Si alzò traballante, assottigliando gli occhi. Tutta la
faccenda si stava facendo surreale.
Hinata. Non era
lì, ma tutto l’universo gravitava intorno a lei. Hyuuga ma non come loro, reale e irreale.
Senza pensarci due volte Neji si
avventò sull’uomo, scaricando tutta la frustrazione accumulata nel
corso della sua vana ricerca. Lo colpì ripetutamente al volto fino a
farlo cadere a terra, poi lo prese a calci. Si fermò soltanto quando
udì qualcuno urlare un disperato “chiamate la polizia!”.
L’uomo giaceva a terra, dolorante. Assalito da un senso di
nausea e vertigine Neji si portò una mano
sporca di sangue -…suo?- alla bocca, cercando
di non vomitare. Poi, districandosi tra la folla che si era improvvisamente
creata lì attorno, ricominciò a correre, questa volta in preda al
panico.
Corse disperatamente, più di quanto aveva fatto fin ora, per
poi accasciarsi senza forze sul fondo di quella che pareva una strada a fondo
chiuso. Non seppe dire per quanto tempo rimase lì, seduto a terra con le
palpebre abbassate e le labbra sanguinanti, ma credette
di aver definitivamente mandato a puttane la sua ricerca…
almeno fino a quando una voce non lo riscosse da quello strato di trance
auto-indotta.
“Neji”.
Un mormorio, poco più di un sussurro, ma comunque riconducibile
ad una sola persona.
Alla fine era stata lei a trovare lui.
Neji alzò
la testa, fino ad incontrare lo sguardo della ragazza. Due paia di occhi
bianchi si fissarono a lungo.
Hinata era di fronte
a lui, i capelli neri leggermente scomposti, l’elegante abito color lavanda
che indossava quella stessa mattina e un pesante borsone a tracolla.

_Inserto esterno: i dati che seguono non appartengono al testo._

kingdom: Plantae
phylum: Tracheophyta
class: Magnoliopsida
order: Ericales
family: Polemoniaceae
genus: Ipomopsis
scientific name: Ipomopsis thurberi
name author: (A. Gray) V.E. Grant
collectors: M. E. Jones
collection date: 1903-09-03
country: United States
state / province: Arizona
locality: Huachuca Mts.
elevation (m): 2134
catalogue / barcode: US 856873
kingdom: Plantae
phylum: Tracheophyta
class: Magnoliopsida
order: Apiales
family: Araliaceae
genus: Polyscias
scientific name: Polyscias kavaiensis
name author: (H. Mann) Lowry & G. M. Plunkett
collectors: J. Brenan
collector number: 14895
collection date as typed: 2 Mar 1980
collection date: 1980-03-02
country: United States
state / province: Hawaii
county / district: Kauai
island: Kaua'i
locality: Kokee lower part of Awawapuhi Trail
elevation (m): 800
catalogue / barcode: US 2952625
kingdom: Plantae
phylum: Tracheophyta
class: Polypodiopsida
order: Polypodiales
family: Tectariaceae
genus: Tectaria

“Ti stavo cercando” annunciò deciso, rialzandosi e
spazzolandosi via la polvere dai pantaloni in un'ultima, disperata ricerca di
dignità. “Hiashi-sama vuole che ti
riporti a casa. Forza, seguimi” detto questo la
superò, precedendola.
“No” fu la semplice risposta di Hinata.
“Non essere stupida” sibilò Neji infastidito, afferrandola per un polso e trascinandola
sulla via principale.
“Io non tornerò a casa con te, Nii-san”
protestò Hinata pacatamente “queste… queste non sono decisioni soggette a
ripensamenti”.
“Perché?” ringhiò il ragazzo, rafforzando la
stretta sul polso “perché devi fare così?”.
Hinata
abbassò gli occhi, forse per paura, forse per non vedere il volto
tumefatto del cugino.
“Tu sai il perché”.
Neji tacque,
ignorando il sapore amaro che gli tornava prepotentemente alle labbra.
“Non importa” rispose atono “semplicemente non ha
importanza”.
“Si che ne ha!” esclamò Hinata
guardandolo dritto in volto con gli occhi lucidi e la voce spezzata
“quando il tuo cognome è talmente splendente da eclissare il tuo
nome, da eclissare te… a me importa.
Hanno sempre detto che non sono degna di far parte della famiglia: avevano
ragione. Io non voglio far parte della famiglia. Gli Hyuuga
sanno solo nascondersi dietro una facciata di ipocrisia e risolutezza”.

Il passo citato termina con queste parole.